The deep core is comprised of five key muscles, and it’s often called the stability box. At the front, you have the TVA with a horizontal running of the muscle fibers. This is the natural corset; at the top, you have the diaphragm, which plays a pivotal role in breathing mechanics; at the back, you have the multifidus; at the bottom, the pelvic floor; on the sides, the internal obliques. A proper deep core function is correlated to an appropriate breathing function; you can’t have one and not the other.
To assess your breathing mechanics, place one hand on your chest, the other on your belly just above your navel, and take a deep breath. That’s all the instructions I am giving you for now.

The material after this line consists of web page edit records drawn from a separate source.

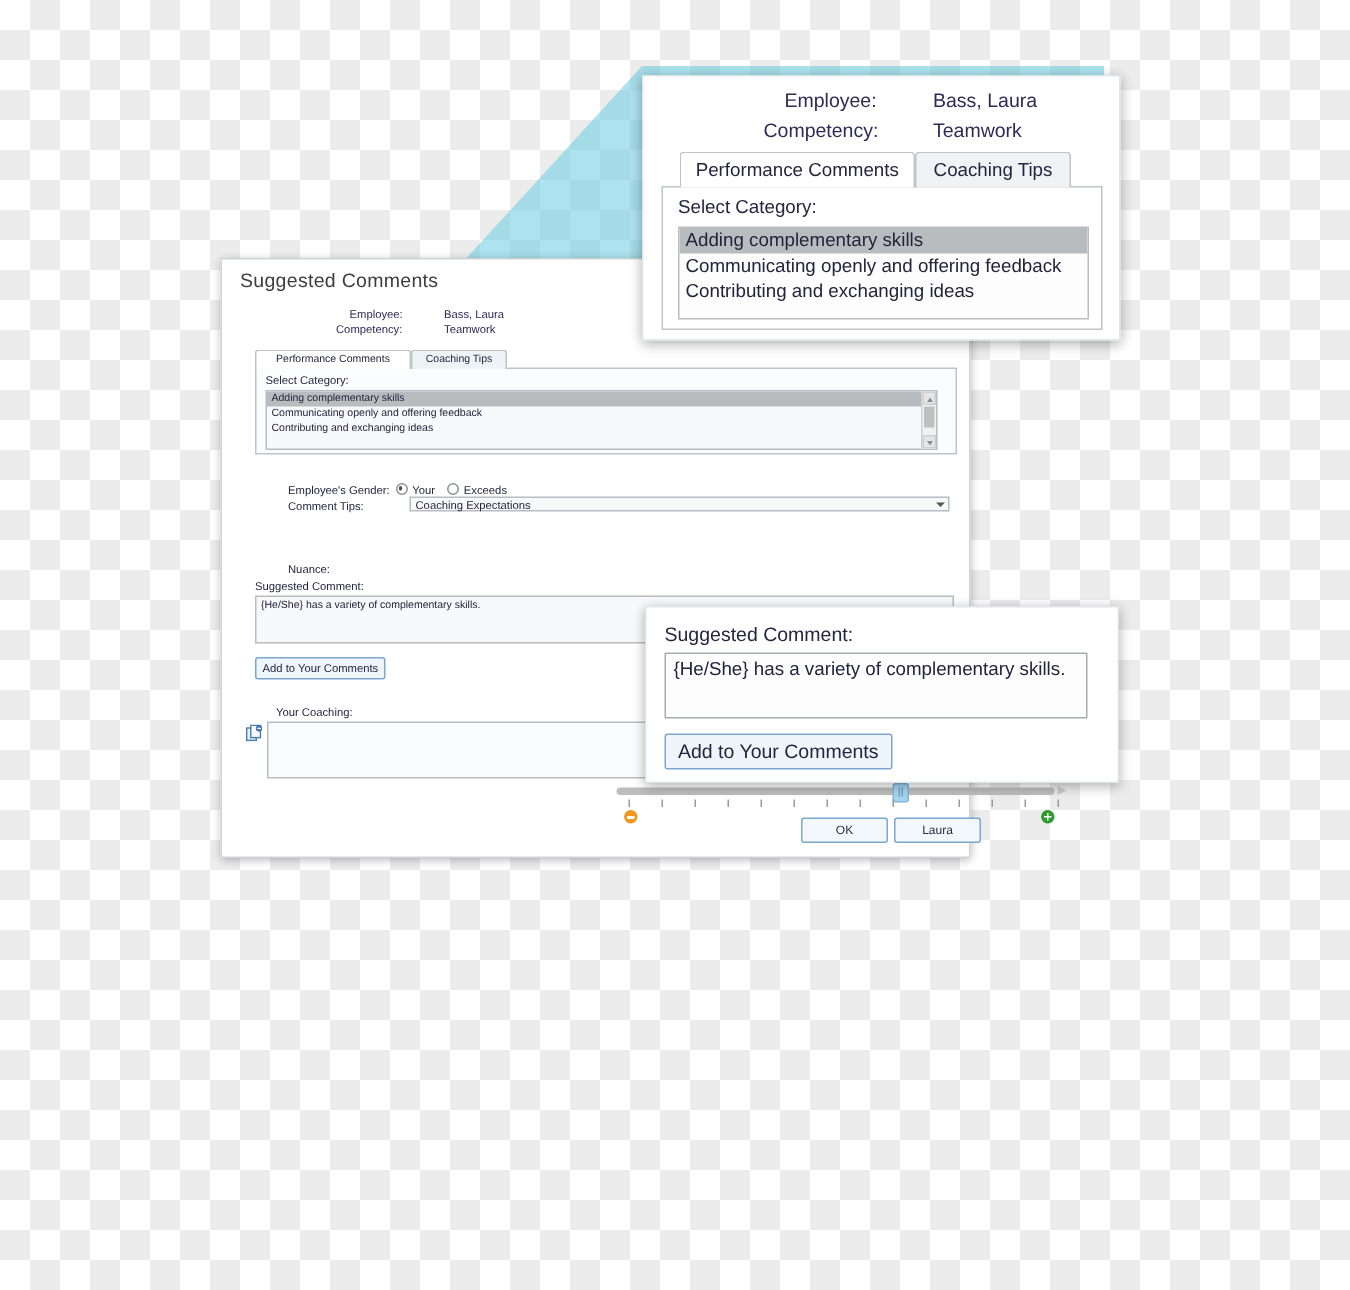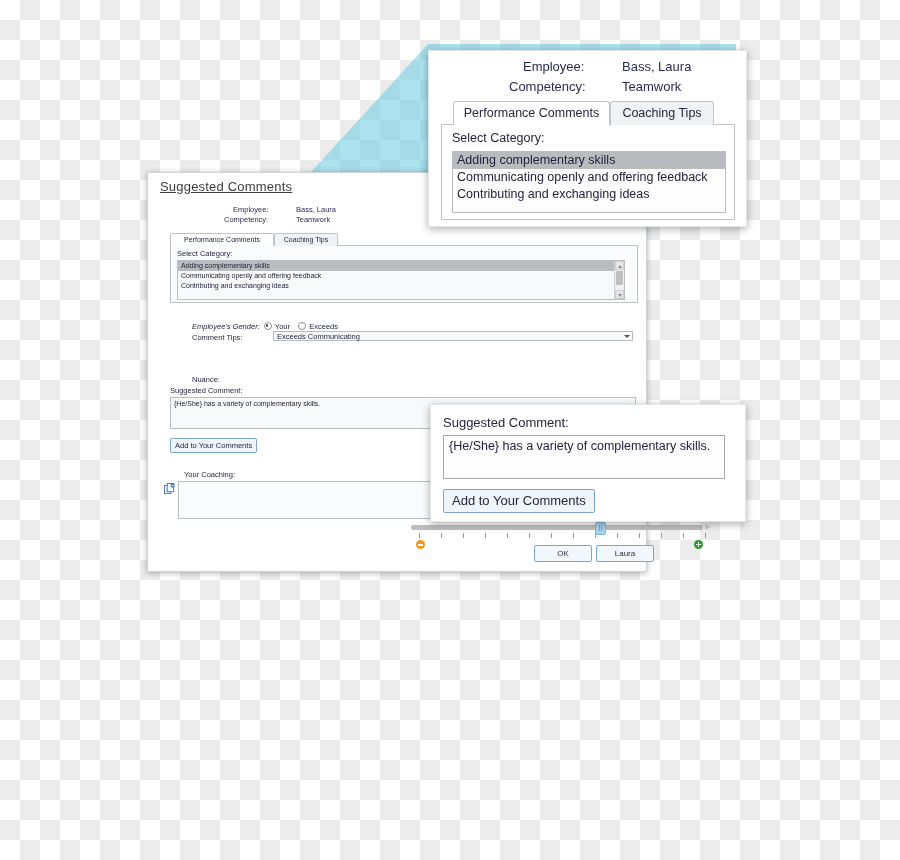--- a/index.html
+++ b/index.html
@@ -30,21 +30,21 @@
   .callout{position:absolute;background:#fff;box-shadow:0 2px 8px rgba(0,0,0,.32);z-index:20;}
 
   
   #main-dialog{
     left:147px;top:172px;width:498px;height:398px;
     border:1px solid #cfd3d6;
     background:#ffffff;
     z-index:8;
   }
   #main-title{
-    position:absolute;left:12px;top:6px;font-size:13px;color:#3d3d3d;letter-spacing:.2px;text-decoration:underline;
+    position:absolute;left:12px;top:6px;font-size:13px;color:#3d3d3d;letter-spacing:.2px;
   }
   .m-meta{position:absolute;font-size:7.5px;color:#2b2b55;white-space:nowrap;}
   #m-emp-l{left:85px;top:32px;}
   #m-emp-v{left:148px;top:32px;}
   #m-cmp-l{left:76px;top:42px;}
   #m-cmp-v{left:148px;top:42px;}
 
   
   #m-tabs{position:absolute;left:22px;top:60px;width:468px;height:13px;}
   .m-tab{
@@ -73,21 +73,21 @@
   .m-sb-arrow i{position:absolute;left:2px;width:0;height:0;border-left:2.5px solid transparent;border-right:2.5px solid transparent;}
   .m-sb-arrow.up i{top:3px;border-bottom:3px solid #8b8f92;}
   .m-sb-arrow.dn i{top:3px;border-top:3px solid #8b8f92;}
   #m-sb-thumb{position:absolute;left:1px;top:10px;width:7px;height:14px;background:#bfbfbf;}
 
   
   .m-row{position:absolute;font-size:7.5px;color:#25253f;white-space:nowrap;}
   #m-gender-row{left:44px;top:148px;}
   #m-level-row{left:44px;top:160px;}
   #m-nuance-row{left:44px;top:174px;margin-top:28px;}
-  .m-lbl{display:inline-block;text-align:right;font-style:italic;}
+  .m-lbl{display:inline-block;text-align:right;}
   .radio{display:inline-block;width:6px;height:6px;border:1px solid #8d9196;border-radius:50%;background:#fff;position:relative;top:1px;margin:0 3px 0 2px;}
   .radio.on::after{content:"";position:absolute;left:1px;top:1px;width:2.5px;height:2.5px;border-radius:50%;background:#4a4a4a;}
 
   #m-select{
     position:absolute;left:125px;top:158px;width:360px;height:10px;
     border:1px solid #b9bdc1;background:#f7f9fb;font-size:7.5px;color:#25253f;
     line-height:10px;padding-left:3px;box-sizing:border-box;
   }
   #m-select .caret{position:absolute;right:2px;top:3px;width:0;height:0;
     border-left:3px solid transparent;border-right:3px solid transparent;border-top:3.5px solid #555;}
@@ -188,21 +188,21 @@
   <div class="m-row" id="m-gender-row">
     <span class="m-lbl">Employee's Gender:</span>
     <span class="radio on"></span><span>Your</span>
     &nbsp;&nbsp;<span class="radio"></span><span>Exceeds</span>
   </div>
 
   <div class="m-row" id="m-level-row">
     <span>Comment Tips:</span>
   </div>
   <div id="m-select">
-    <span>Exceeds Communicating</span>
+    <span>Coaching Expectations</span>
     <span class="caret"></span>
   </div>
 
   <div class="m-row" id="m-nuance-row">Nuance:</div>
   <div id="m-slider">
     <div id="m-track"></div>
     <div id="m-track-end"></div>
     <div id="m-thumb" style="left: 184.48px;"></div>
     <div id="m-ticks">
         <div class="m-tick" style="left: 8px;"></div>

If you used your mouth, try again. The mouth is for eating, not for breathing, at least not at rest or during easy movement; during an effort, it’s a different story. If your belly flattened and you raised your shoulders significantly, try again as well. Proper breathing mechanics are characterized by an expansion of the belly for the first two-thirds of the breath. If we want to be accurate, breathing is a 360° action as the whole ribcage expands. When you are breathing, your diaphragm should contract, which means it lowers to give more downward space to the lungs; this action makes your belly bigger as the viscera are pushed out of the way by this action. This is why some pro cyclists, in an effort, look like they have a significant belly; this is actually a sign of healthy breathing mechanics.
To return to the postural assessment, I often find that people have an increased forward head posture coupled with an excessive curvature of the thoracic curve, an excessive curvature of the lumbar spine, and a forward projection of the shoulders. This would mean only two contact points, with the one behind the head missing, and a reduction of the spinal curvature when bringing the navel inwards. If your posture is not optimal, it’s an excellent opportunity to get it back into balance. A combination of a great bike fit, adequate training on and off the bike, and barefoot shoes will help grandly here.

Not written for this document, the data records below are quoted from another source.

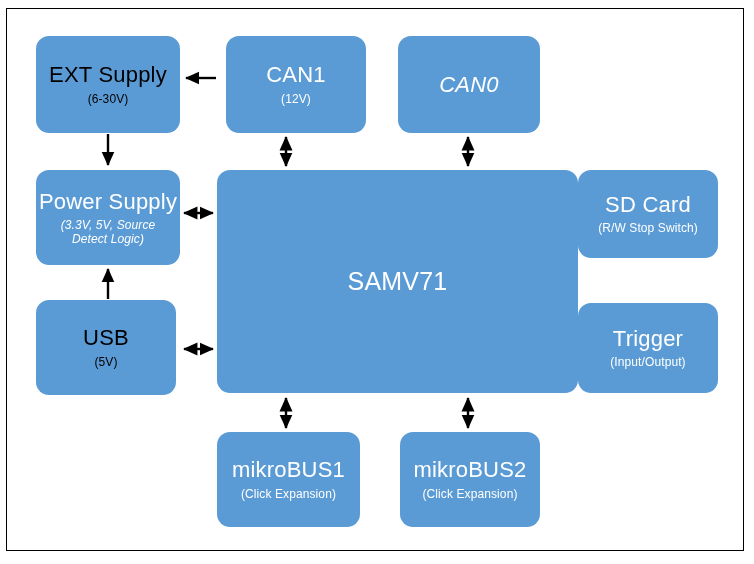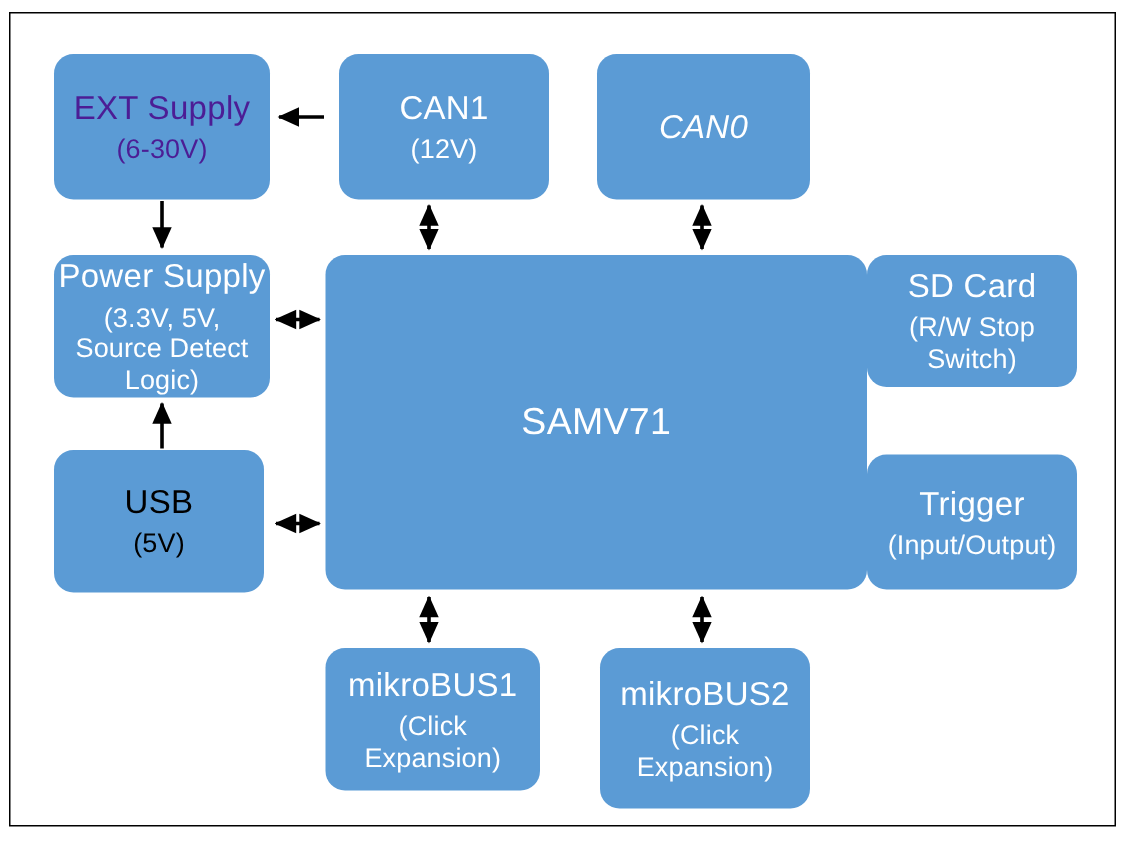--- a/index.html
+++ b/index.html
@@ -42,21 +42,21 @@
     padding: 2px 6px;
     line-height: 1.15;
   }
   .node .title {
     font-size: 22px;
     font-weight: 400;
     letter-spacing: 0.2px;
     white-space: nowrap;
   }
   .node .sub {
-    font-size: 18px;
+    font-size: 12px;
     font-weight: 400;
     margin-top: 5px;
     letter-spacing: 0.1px;
   }
   .node.big .title {
     font-size: 25px;
   }
   .node .sub:empty {
     display: none;
     margin: 0;
@@ -129,38 +129,38 @@
 
     <g>
       <line x1="286" y1="398" x2="286" y2="428" marker-end="url(#ah)" marker-start="url(#ah-start)" stroke="#000000"></line>
     </g>
 
     <g>
       <line x1="468" y1="398" x2="468" y2="428" marker-end="url(#ah)" marker-start="url(#ah-start)" stroke="#000000"></line>
     </g>
   </svg>
 
-  <div class="node" style="left: 36px; top: 36px; width: 144px; height: 97px; background: rgb(91, 155, 213); color: #4c1d95;">
+  <div class="node" style="left: 36px; top: 36px; width: 144px; height: 97px; background: rgb(91, 155, 213); color: #000000;">
     <div class="title">EXT Supply</div>
     <div class="sub">(6-30V)</div>
   </div>
 
   <div class="node" style="left: 226px; top: 36px; width: 140px; height: 97px; background: rgb(91, 155, 213); color: rgb(255, 255, 255);">
     <div class="title">CAN1</div>
     <div class="sub">(12V)</div>
   </div>
 
   <div class="node" style="left: 398px; top: 36px; width: 142px; height: 97px; background: rgb(91, 155, 213); color: rgb(255, 255, 255); font-style: italic;">
     <div class="title">CAN0</div>
 
   </div>
 
   <div class="node" style="left: 36px; top: 170px; width: 144px; height: 95px; background: rgb(91, 155, 213); color: rgb(255, 255, 255);">
     <div class="title">Power Supply</div>
-    <div class="sub" style="max-width:138px;">(3.3V, 5V, Source Detect Logic)</div>
+    <div class="sub" style="max-width:138px;font-style:italic;">(3.3V, 5V, Source Detect Logic)</div>
   </div>
 
   <div class="node big" style="left: 217px; top: 170px; width: 361px; height: 223px; background: rgb(91, 155, 213); color: rgb(255, 255, 255);">
     <div class="title">SAMV71</div>
 
   </div>
 
   <div class="node" style="left: 578px; top: 170px; width: 140px; height: 88px; background: rgb(91, 155, 213); color: rgb(255, 255, 255);">
     <div class="title">SD Card</div>
     <div class="sub">(R/W Stop Switch)</div>
@@ -174,18 +174,18 @@
   <div class="node" style="left: 578px; top: 303px; width: 140px; height: 90px; background: rgb(91, 155, 213); color: rgb(255, 255, 255);">
     <div class="title">Trigger</div>
     <div class="sub">(Input/Output)</div>
   </div>
 
   <div class="node" style="left: 217px; top: 432px; width: 143px; height: 95px; background: rgb(91, 155, 213); color: rgb(255, 255, 255);">
     <div class="title">mikroBUS1</div>
     <div class="sub">(Click Expansion)</div>
   </div>
 
-  <div class="node" style="left: 400px; top: 432px; width: 140px; height: 107px; background: rgb(91, 155, 213); color: rgb(255, 255, 255);">
+  <div class="node" style="left: 400px; top: 432px; width: 140px; height: 95px; background: rgb(91, 155, 213); color: rgb(255, 255, 255);">
     <div class="title">mikroBUS2</div>
     <div class="sub">(Click Expansion)</div>
   </div>
 
 </div>
 
 </body></html>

Body awareness, which includes both proprioception and interoception, leads to a better understanding of yourself, which will help you make better choices in all areas of your life.
Summary:
- Developing your kinesthetic intelligence will serve you well in your cycling journey.
- Focus on feeling your contact points, muscular activation, and breathing during cycling.
- Know your posture and work towards the correct one.
[7] Howard Gardner, Multiple Intelligences: New Horizons (New York: Basic Books, 2006).
[8] Abraham Maslow, Toward a Psychology of Being (New York: Van Nostrand Reinhold, 1962).